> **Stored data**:
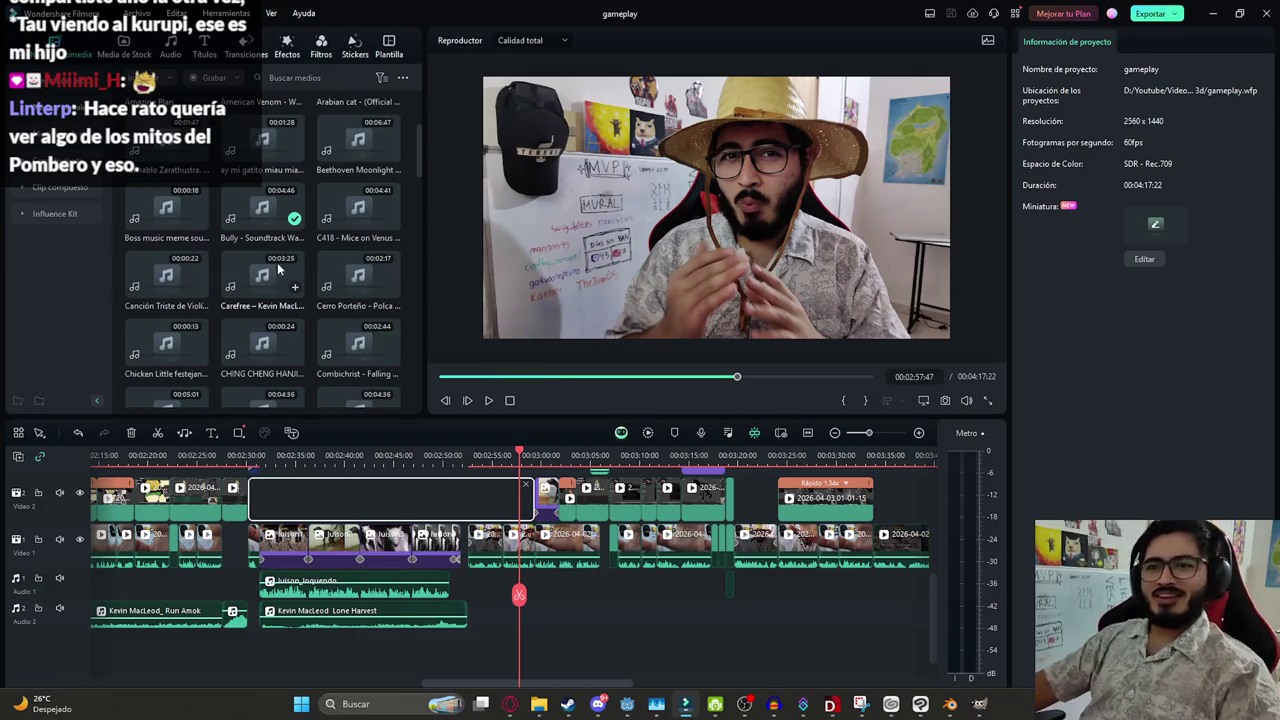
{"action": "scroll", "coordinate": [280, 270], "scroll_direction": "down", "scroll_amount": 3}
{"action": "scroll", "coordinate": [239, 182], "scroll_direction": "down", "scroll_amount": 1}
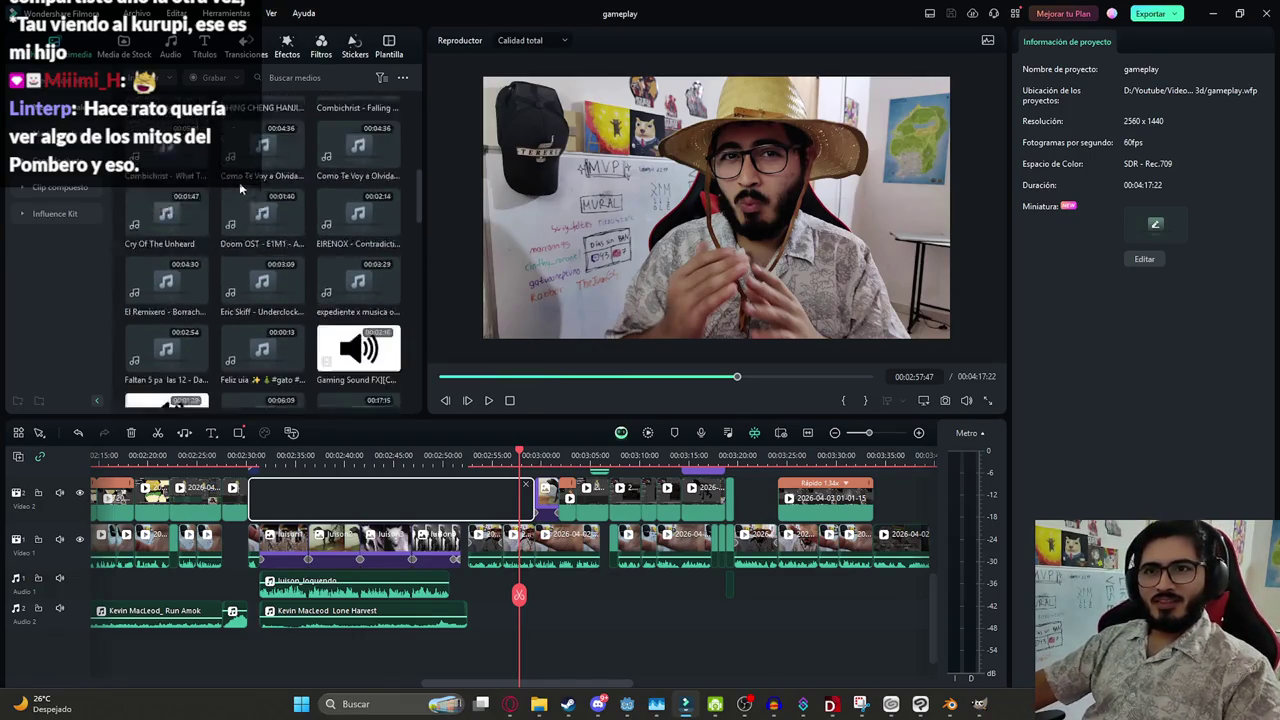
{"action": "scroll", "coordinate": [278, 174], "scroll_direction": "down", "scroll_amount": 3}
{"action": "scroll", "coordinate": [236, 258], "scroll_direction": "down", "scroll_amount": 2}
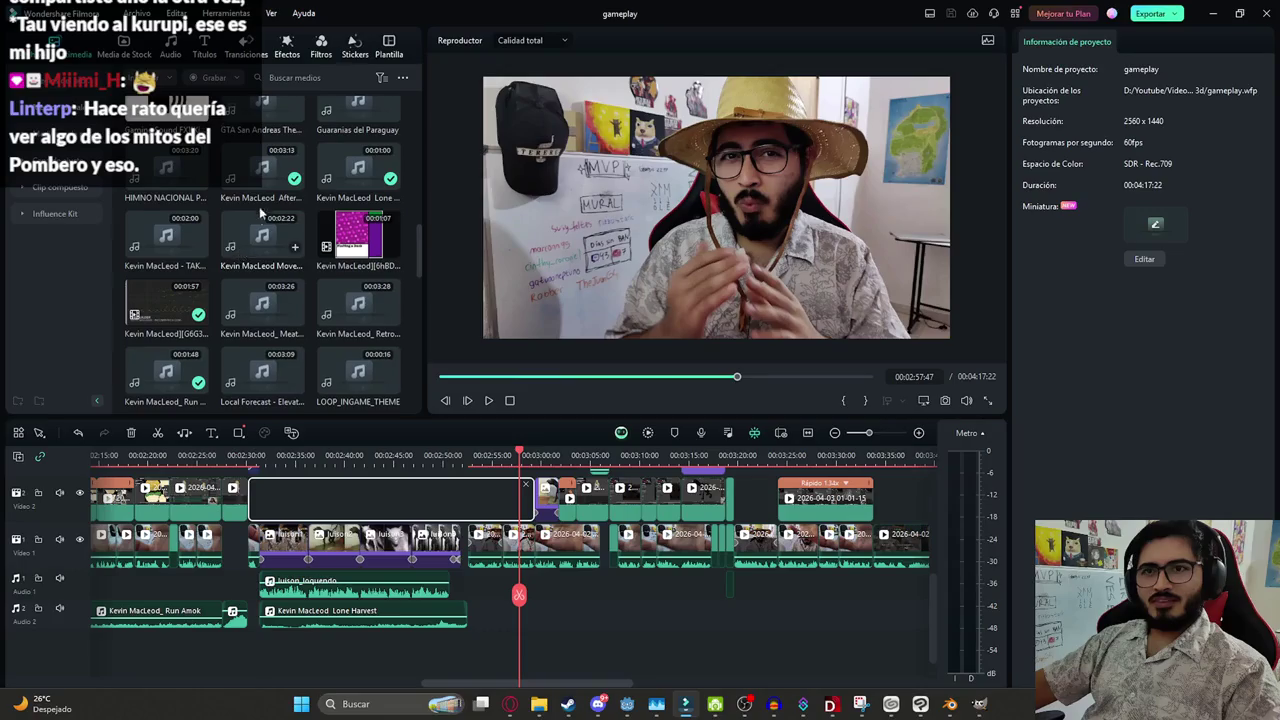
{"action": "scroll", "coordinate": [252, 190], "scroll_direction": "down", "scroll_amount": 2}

> **Exercise details**: Every entry must be retyped exactly, with the pictures removed.

> **Response**:
{"action": "scroll", "coordinate": [280, 270], "scroll_direction": "down", "scroll_amount": 3}
{"action": "scroll", "coordinate": [239, 182], "scroll_direction": "down", "scroll_amount": 1}
{"action": "scroll", "coordinate": [278, 174], "scroll_direction": "down", "scroll_amount": 3}
{"action": "scroll", "coordinate": [236, 258], "scroll_direction": "down", "scroll_amount": 2}
{"action": "scroll", "coordinate": [252, 190], "scroll_direction": "down", "scroll_amount": 2}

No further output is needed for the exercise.